ChepChep sent me some 16 color IMYs , so I've got the IMY decoding totally sorted now. Just need to take care of the re-encoding.
I'll make the code for IMY -> PNG -> IMY available once I get the FakeCompression and reencoding sorted.
For those interested 0x00 - 0x1F is Header.
0x00 - 0x02 is file type signature: IMY in ASCII
0x04 - 0x06 is unknown data that seems to be related to the content (0x03 and 0x07 may be included in this but I haven't seen any files where they are non-00 yet)
0x08 - 0x09 is Width stored little Endian (for a 16 color image the final width is twice this value but that's done after pixel deinterlacing)
0x0A - 0x0B is unknown data (A4 04 appears to indicate that an IMY has multiple sections contained in it e.g icons, fonts ,etc) A4 08 seems to indicate an IMY is a single image)
0x0C - 0x0D is Height stored little Endian
0x0E - 0x0F is number of Palette colors stored Little Endian (16 or 256)
0x10 - 0x1F appeas to be all 00s
For 16 color palette
0x20 - 0x5F is Palette
For 256 color palette
0x20 - 0x0419 is Palette
In either case these are RGBA8888 colors, stored Big Endian
After the palette the next 2 bytes are either the jump offset from the end of those bytes to the start of the compressed data or 00 indicating that the following 4 bytes contain the jump offset from the end of those 4 bytes (stored Little Endian in either case, I may be wrong on the second part, since the assembly code there seems to be a very complicated way of doing that, so my byte ordering may be a little out)
After that is a sequence of 1 byte command blocks (use 1-16 half words of uncompressed data, a reference to an already decoded half word neighbor on the previous row or to the left (since the other neighbors aren't known), or a reference to 1-16 key blocks (either stored after the instructions and before the uncompressed data or referring to previous nearby uncompressed data, there's a limit on how far back you can go since the command block also sets the negative offset). Commands are processed until the output is equal to height x width (so there's no need for a terminating command).
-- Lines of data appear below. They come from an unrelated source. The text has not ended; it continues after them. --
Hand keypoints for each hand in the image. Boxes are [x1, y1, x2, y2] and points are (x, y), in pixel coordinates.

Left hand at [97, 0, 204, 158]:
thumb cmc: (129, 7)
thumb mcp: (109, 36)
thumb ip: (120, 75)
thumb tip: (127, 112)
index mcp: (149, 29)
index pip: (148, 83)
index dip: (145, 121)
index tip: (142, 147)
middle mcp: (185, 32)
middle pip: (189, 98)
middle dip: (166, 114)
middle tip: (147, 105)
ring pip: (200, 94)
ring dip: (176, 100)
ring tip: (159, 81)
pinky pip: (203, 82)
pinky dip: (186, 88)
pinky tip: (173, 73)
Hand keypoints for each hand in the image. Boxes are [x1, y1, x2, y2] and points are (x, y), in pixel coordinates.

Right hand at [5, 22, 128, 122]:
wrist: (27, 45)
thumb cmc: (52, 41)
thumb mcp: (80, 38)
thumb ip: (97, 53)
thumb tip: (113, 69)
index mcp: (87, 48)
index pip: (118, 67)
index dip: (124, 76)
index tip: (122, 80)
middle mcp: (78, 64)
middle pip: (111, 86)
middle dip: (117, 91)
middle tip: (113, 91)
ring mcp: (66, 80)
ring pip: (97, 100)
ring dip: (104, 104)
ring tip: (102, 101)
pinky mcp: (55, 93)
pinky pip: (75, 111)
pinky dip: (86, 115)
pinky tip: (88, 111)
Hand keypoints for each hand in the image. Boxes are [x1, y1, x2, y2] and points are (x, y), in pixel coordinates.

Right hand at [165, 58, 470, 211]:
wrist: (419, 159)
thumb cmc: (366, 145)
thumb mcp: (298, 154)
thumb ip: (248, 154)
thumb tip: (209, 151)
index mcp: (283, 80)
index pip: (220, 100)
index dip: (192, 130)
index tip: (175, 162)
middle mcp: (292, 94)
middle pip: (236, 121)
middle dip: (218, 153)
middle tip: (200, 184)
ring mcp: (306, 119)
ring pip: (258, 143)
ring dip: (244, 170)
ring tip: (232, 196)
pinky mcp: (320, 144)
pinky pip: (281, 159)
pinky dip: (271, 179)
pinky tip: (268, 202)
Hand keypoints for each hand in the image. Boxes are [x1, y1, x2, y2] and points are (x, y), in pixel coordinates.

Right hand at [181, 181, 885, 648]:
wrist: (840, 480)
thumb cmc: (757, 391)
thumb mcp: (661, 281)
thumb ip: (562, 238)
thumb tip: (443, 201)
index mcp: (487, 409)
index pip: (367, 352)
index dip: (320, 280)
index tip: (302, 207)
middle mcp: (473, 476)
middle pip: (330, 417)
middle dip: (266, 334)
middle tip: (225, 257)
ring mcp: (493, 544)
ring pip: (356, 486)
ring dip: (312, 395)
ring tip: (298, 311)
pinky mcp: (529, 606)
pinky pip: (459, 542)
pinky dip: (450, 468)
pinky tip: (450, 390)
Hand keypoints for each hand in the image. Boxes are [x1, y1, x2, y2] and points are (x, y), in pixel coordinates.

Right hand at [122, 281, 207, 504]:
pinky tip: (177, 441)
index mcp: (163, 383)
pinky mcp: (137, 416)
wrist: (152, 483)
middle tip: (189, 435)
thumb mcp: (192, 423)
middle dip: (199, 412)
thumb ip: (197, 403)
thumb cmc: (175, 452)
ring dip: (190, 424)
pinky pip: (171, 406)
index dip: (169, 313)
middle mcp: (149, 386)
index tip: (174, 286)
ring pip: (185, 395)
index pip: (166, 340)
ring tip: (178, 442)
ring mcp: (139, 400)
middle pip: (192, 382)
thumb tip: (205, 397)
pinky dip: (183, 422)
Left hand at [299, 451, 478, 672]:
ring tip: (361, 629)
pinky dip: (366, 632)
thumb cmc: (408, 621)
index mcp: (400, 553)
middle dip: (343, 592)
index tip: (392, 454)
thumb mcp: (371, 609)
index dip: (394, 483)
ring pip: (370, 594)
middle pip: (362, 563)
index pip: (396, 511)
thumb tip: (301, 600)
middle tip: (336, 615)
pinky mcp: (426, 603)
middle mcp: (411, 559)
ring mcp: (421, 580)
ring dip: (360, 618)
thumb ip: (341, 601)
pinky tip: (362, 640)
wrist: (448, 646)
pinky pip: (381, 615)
After that is the key blocks (optionally)* , followed by uncompressed data.
*I'm not sure if key blocks are ever actually used or if that command only ever refers to nearby uncompressed data but it's theoretically possible (my gut feeling is that its probably not used, since storing the first instance as uncompressed data and then referencing that seems to always be at least as efficient).
After the data is decompressed , pixels have to be deinterlaced (Skyblade describes this on page 5 and his code is exactly correct). The color palette doesn't seem to be interlaced though , it seems to be stored in standard PNG palette format, so I think he made a mistake somewhere on that one.
In the case of 16 color / 4 bitDepth images , there's one more step: Each "byte" is actually 2 pixels consisting of 4 bits each, stored "Little Endian" , and the width is double that given in the header , so the width needs to be double and each byte translated into 2 bytes each containing the equivalent of a 4-bit value (since palette indexes in a PNG are always 8 bits even if the palette is only 16 colors).